- **DATA RECORDS**
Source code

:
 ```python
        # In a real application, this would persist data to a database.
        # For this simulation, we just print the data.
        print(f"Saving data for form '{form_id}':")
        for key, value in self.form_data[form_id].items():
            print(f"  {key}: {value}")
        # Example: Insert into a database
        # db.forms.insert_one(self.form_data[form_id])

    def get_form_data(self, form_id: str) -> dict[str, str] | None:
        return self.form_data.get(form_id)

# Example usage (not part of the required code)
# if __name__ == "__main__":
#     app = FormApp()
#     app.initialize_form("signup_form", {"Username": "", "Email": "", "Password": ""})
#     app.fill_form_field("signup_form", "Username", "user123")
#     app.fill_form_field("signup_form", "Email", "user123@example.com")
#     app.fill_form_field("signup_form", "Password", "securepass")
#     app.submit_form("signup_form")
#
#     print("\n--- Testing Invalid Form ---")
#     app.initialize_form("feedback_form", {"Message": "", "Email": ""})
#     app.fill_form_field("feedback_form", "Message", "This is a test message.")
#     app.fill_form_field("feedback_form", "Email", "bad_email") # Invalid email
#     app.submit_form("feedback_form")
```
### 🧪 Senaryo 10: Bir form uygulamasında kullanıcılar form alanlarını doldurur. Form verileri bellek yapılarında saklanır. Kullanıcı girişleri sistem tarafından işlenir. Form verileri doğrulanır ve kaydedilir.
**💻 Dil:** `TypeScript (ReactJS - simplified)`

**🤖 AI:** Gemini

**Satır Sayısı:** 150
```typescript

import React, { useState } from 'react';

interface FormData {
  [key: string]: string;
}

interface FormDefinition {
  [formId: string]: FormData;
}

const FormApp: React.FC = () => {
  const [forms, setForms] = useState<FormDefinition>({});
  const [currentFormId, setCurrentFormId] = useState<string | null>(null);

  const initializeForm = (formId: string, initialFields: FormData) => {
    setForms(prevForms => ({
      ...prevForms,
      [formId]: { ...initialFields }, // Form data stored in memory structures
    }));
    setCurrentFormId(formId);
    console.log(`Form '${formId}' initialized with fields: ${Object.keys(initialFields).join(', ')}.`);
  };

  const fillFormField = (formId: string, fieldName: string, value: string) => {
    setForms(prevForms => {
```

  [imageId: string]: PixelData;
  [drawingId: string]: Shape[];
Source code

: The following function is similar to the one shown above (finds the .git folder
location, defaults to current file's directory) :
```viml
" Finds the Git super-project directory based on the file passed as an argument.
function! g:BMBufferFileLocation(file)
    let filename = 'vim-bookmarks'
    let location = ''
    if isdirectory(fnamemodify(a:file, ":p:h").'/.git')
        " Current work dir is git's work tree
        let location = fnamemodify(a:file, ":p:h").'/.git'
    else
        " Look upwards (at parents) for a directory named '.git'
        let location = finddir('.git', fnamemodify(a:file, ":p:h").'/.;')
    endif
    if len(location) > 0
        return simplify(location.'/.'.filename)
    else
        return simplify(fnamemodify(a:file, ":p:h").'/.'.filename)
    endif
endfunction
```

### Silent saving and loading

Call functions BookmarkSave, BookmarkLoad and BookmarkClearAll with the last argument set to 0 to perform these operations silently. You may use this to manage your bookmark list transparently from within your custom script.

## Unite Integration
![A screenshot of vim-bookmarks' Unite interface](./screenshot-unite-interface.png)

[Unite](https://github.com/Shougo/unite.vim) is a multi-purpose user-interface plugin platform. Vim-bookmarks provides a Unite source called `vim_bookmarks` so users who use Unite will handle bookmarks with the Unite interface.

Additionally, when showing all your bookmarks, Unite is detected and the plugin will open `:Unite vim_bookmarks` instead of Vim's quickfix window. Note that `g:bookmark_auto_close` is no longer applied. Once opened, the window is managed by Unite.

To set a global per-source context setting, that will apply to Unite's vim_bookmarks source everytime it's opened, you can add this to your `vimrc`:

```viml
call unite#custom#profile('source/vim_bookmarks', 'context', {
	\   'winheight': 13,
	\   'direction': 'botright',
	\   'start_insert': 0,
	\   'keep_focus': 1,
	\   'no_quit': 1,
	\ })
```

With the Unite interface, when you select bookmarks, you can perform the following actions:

- **EXERCISE PROMPT**
Return, from the entries, each line that holds "Message".

- **YOUR SOLUTION**
#     app.initialize_form("feedback_form", {"Message": "", "Email": ""})
#     app.fill_form_field("feedback_form", "Message", "This is a test message.")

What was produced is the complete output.